L’histoire est belle, l’écriture de l’auteur mérite votre visite tant il s’est fait un malin plaisir de vous entraîner dans son roman. J’ai donc pris le curieux parti d’explorer son récit d’une autre manière, de vous présenter un tout autre déroulé des faits, non parce que la véritable histoire ne me convenait pas mais plus par désir d’élargir le champ des possibles, de tirer moi aussi partie de cette incroyable épopée humaine tout en vous laissant toute liberté de revenir ultérieurement à ce livre qui me donna cette mystérieuse envie.

Il était une fois un jeune allemand féru de culture française, amoureux de la paix et des livres. Une guerre menée tambour battant par son pays avait fait de lui un occupant en bord de Loire, quelque part dans la région de Sancerre. Pour son bonheur, il avait fonction de traducteur, un rôle qui lui épargnait les vicissitudes et les principaux désagréments du redoutable métier de soldat.

Voilà qui reste fidèle au roman. Permettez-moi ensuite de m’en émanciper progressivement afin de ne plus empiéter sur les traces de l’enquête menée par Didier Callot. Lui est un romancier sérieux tandis que je ne suis qu’un faiseur d’histoires qui suit son propre chemin par la fantaisie de son imagination.

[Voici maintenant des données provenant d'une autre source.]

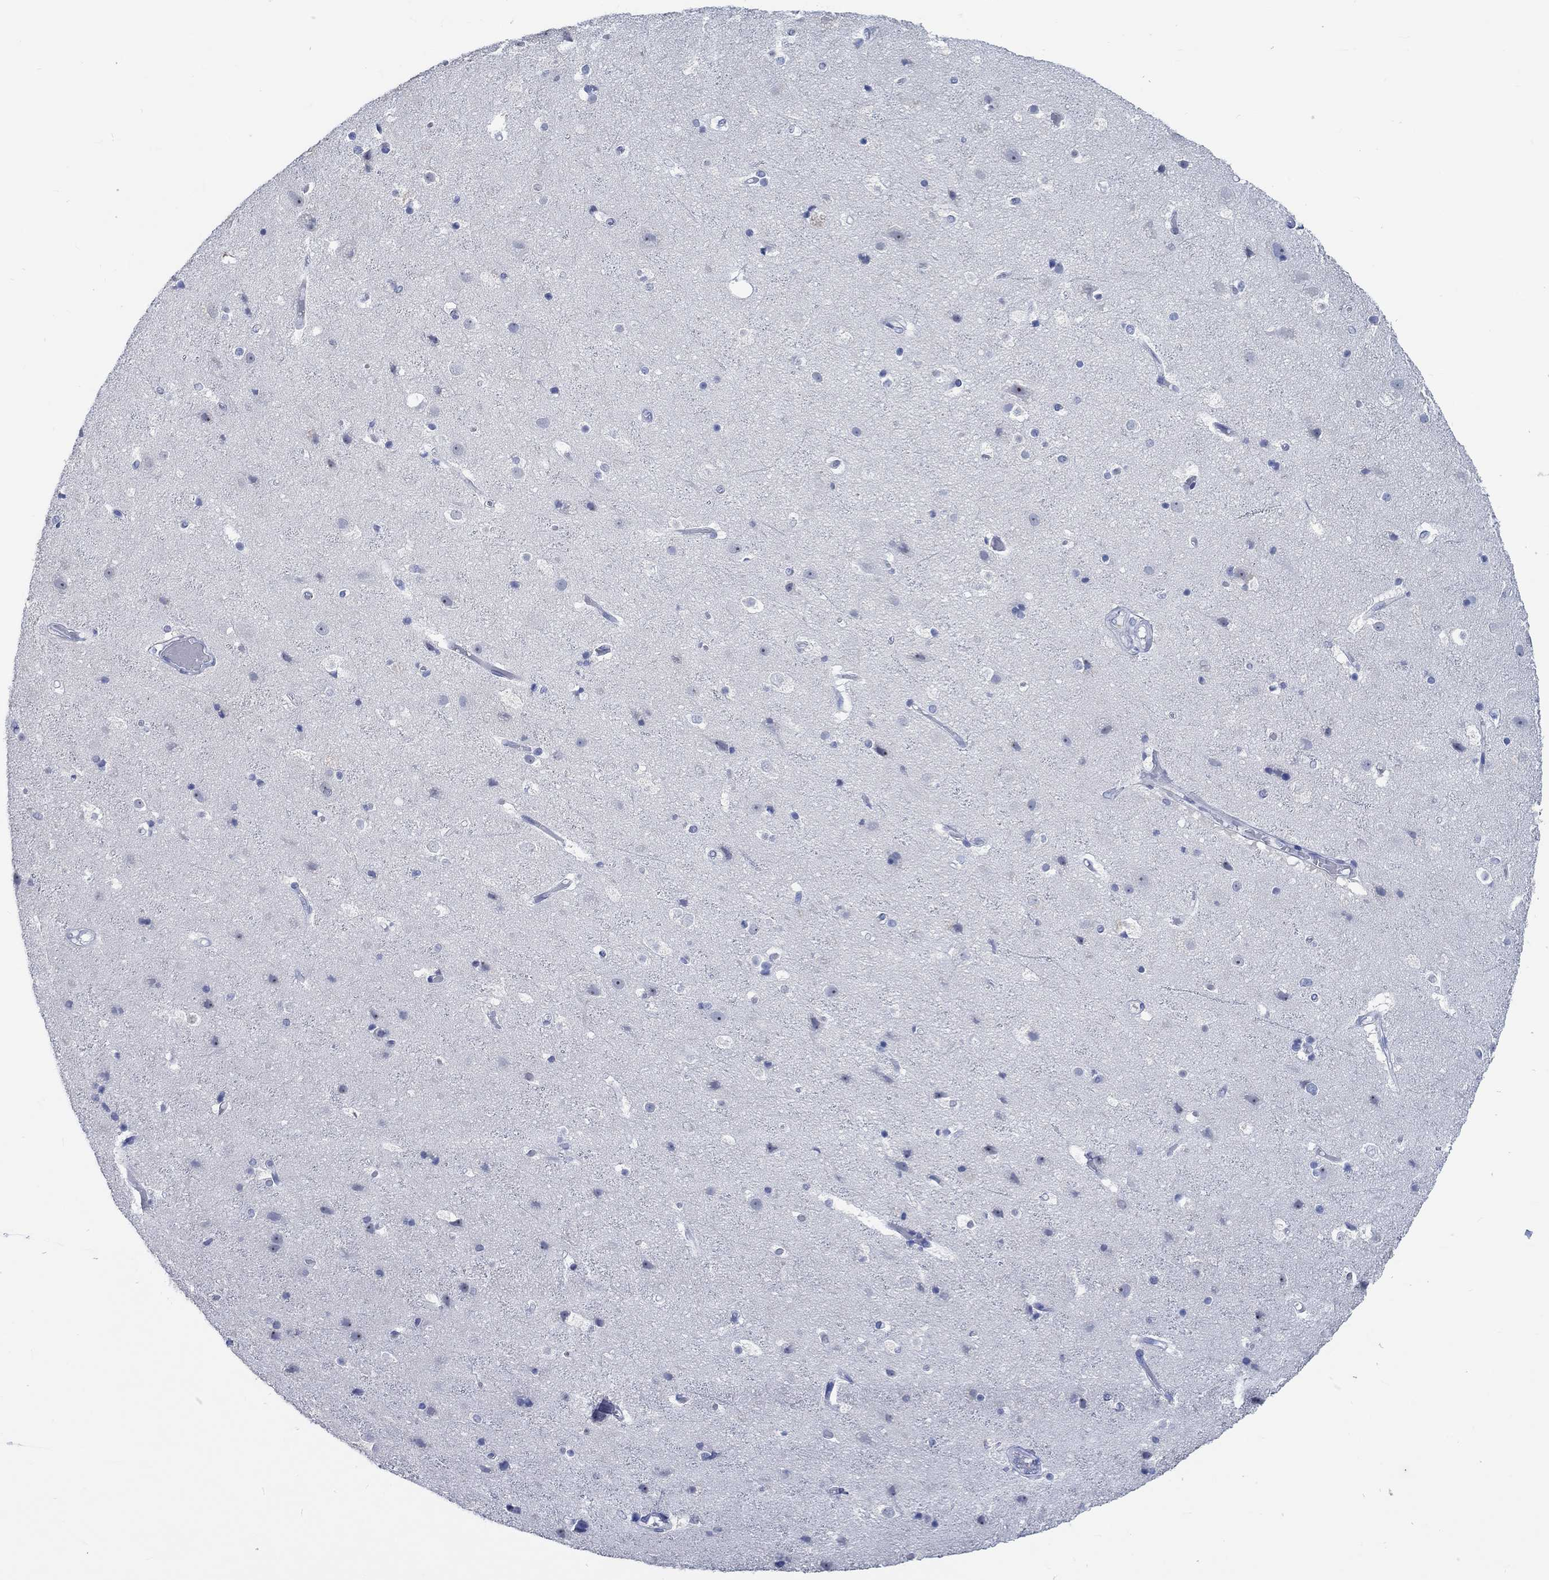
{"staining": {"intensity": "negative", "quantity": "none", "location": "none"}, "tissue": "cerebral cortex", "cell_type": "Endothelial cells", "image_type": "normal", "snomed": [{"axis": "morphology", "description": "Normal tissue, NOS"}, {"axis": "topography", "description": "Cerebral cortex"}], "caption": "This is an IHC photomicrograph of normal human cerebral cortex. There is no staining in endothelial cells.", "gene": "C4orf47", "patient": {"sex": "female", "age": 52}}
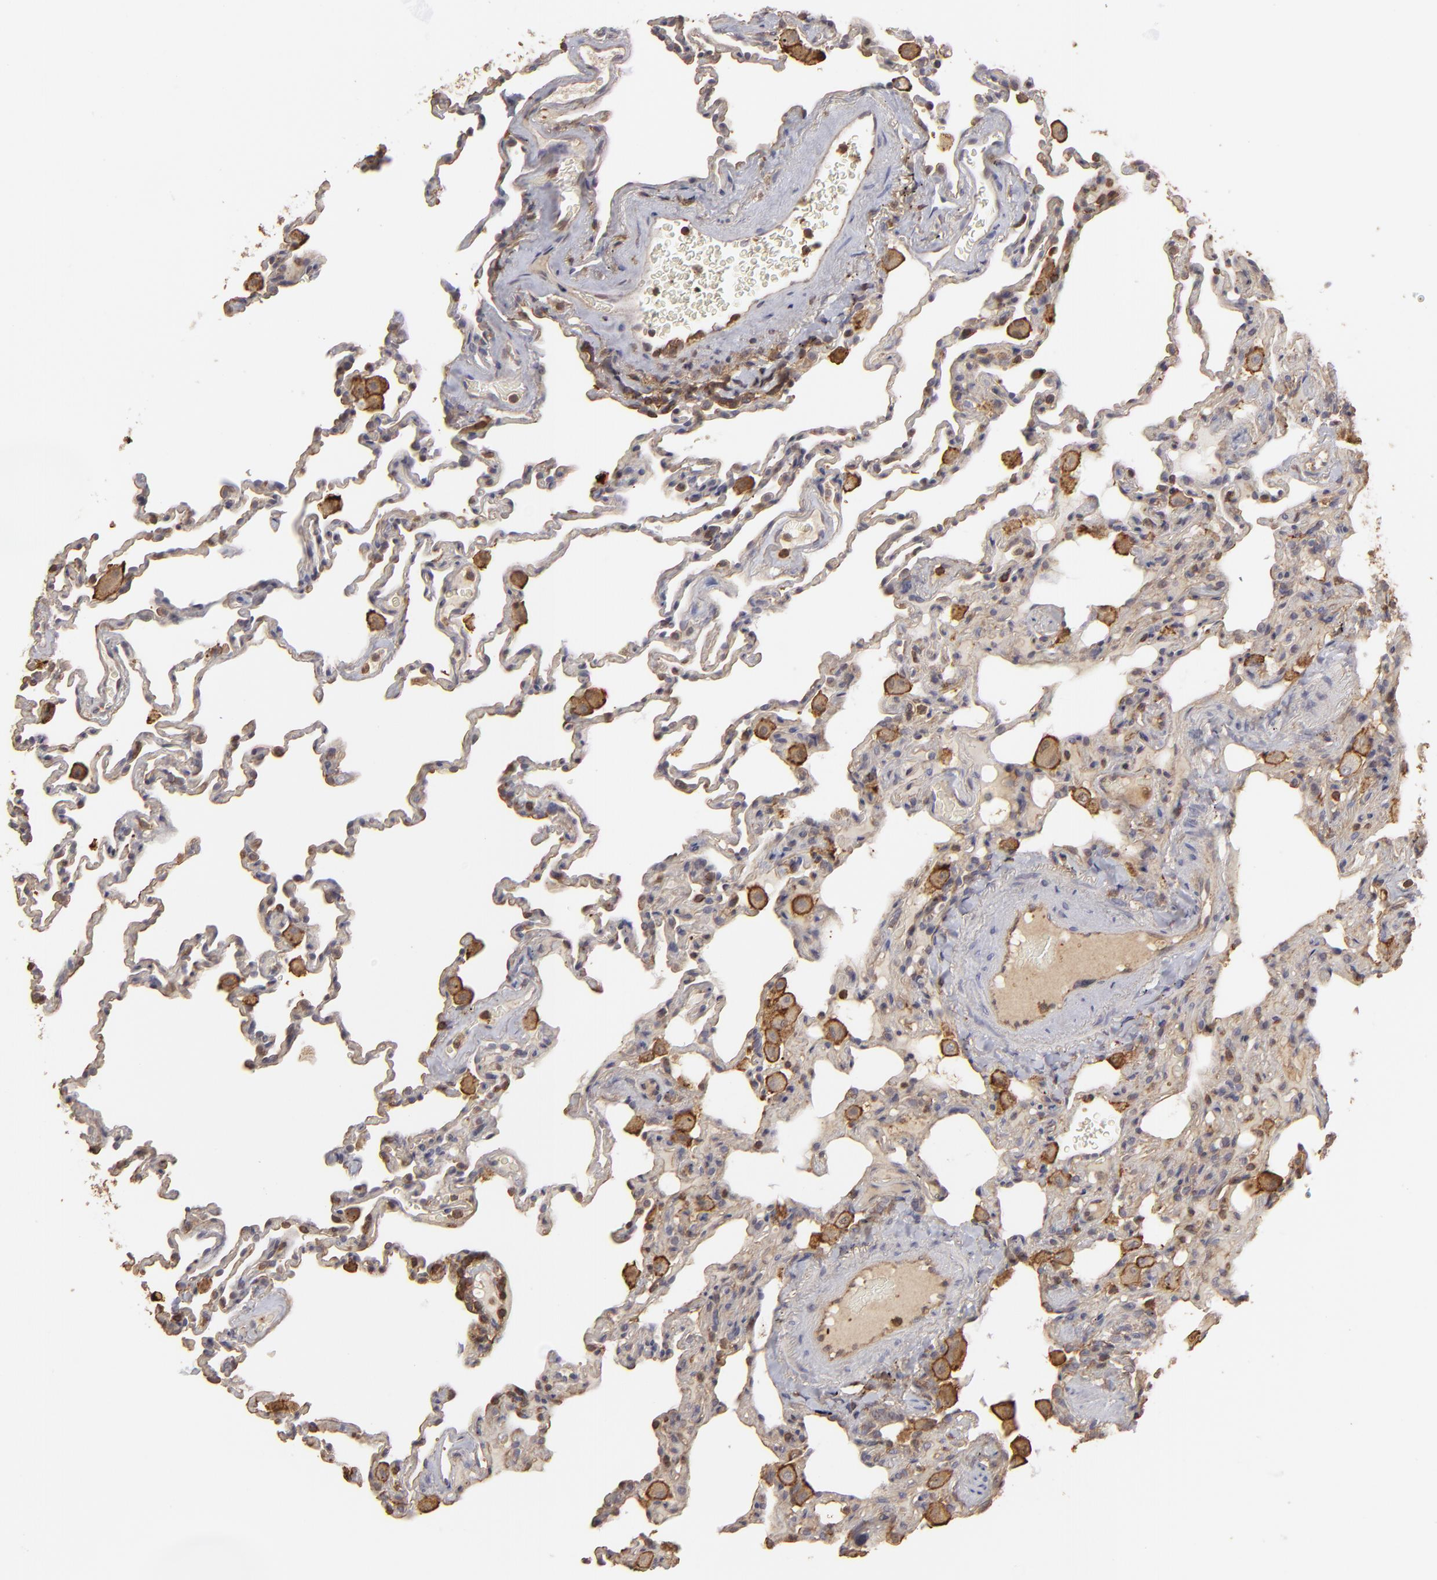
{"staining": {"intensity": "weak", "quantity": ">75%", "location": "cytoplasmic/membranous"}, "tissue": "lung", "cell_type": "Alveolar cells", "image_type": "normal", "snomed": [{"axis": "morphology", "description": "Normal tissue, NOS"}, {"axis": "topography", "description": "Lung"}], "caption": "This is a photomicrograph of IHC staining of unremarkable lung, which shows weak staining in the cytoplasmic/membranous of alveolar cells.", "gene": "ACTB", "patient": {"sex": "male", "age": 59}}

En dépit de la tranquillité de sa mission, Alfred se refusait à poursuivre cette existence d’autant plus qu’il avait croisé la route et le regard d’Isabelle, une institutrice amoureuse comme lui de littérature. Ils s’aimaient en dépit de tout ce qui pouvait séparer leurs deux nations, totalement, définitivement irréconciliables tant les exactions des uns avaient à jamais épouvanté les autres.

Seule la fuite, la désertion pouvait permettre au soldat de fuir sa destinée, cette effroyable assignation à l’horreur imposée par une idéologie qu’il ne pouvait faire sienne. Son devoir d’obéissance s’arrêtait à ce que sa conscience ne pouvait accepter. L’occupation se prolongeant, la résistance s’organisant, Alfred avait été le témoin passif certes mais acteur involontaire d’interrogatoires affreux. C’était trop pour lui, il s’était réfugié sur une île de Loire, là où jamais les hommes en kaki ne venaient.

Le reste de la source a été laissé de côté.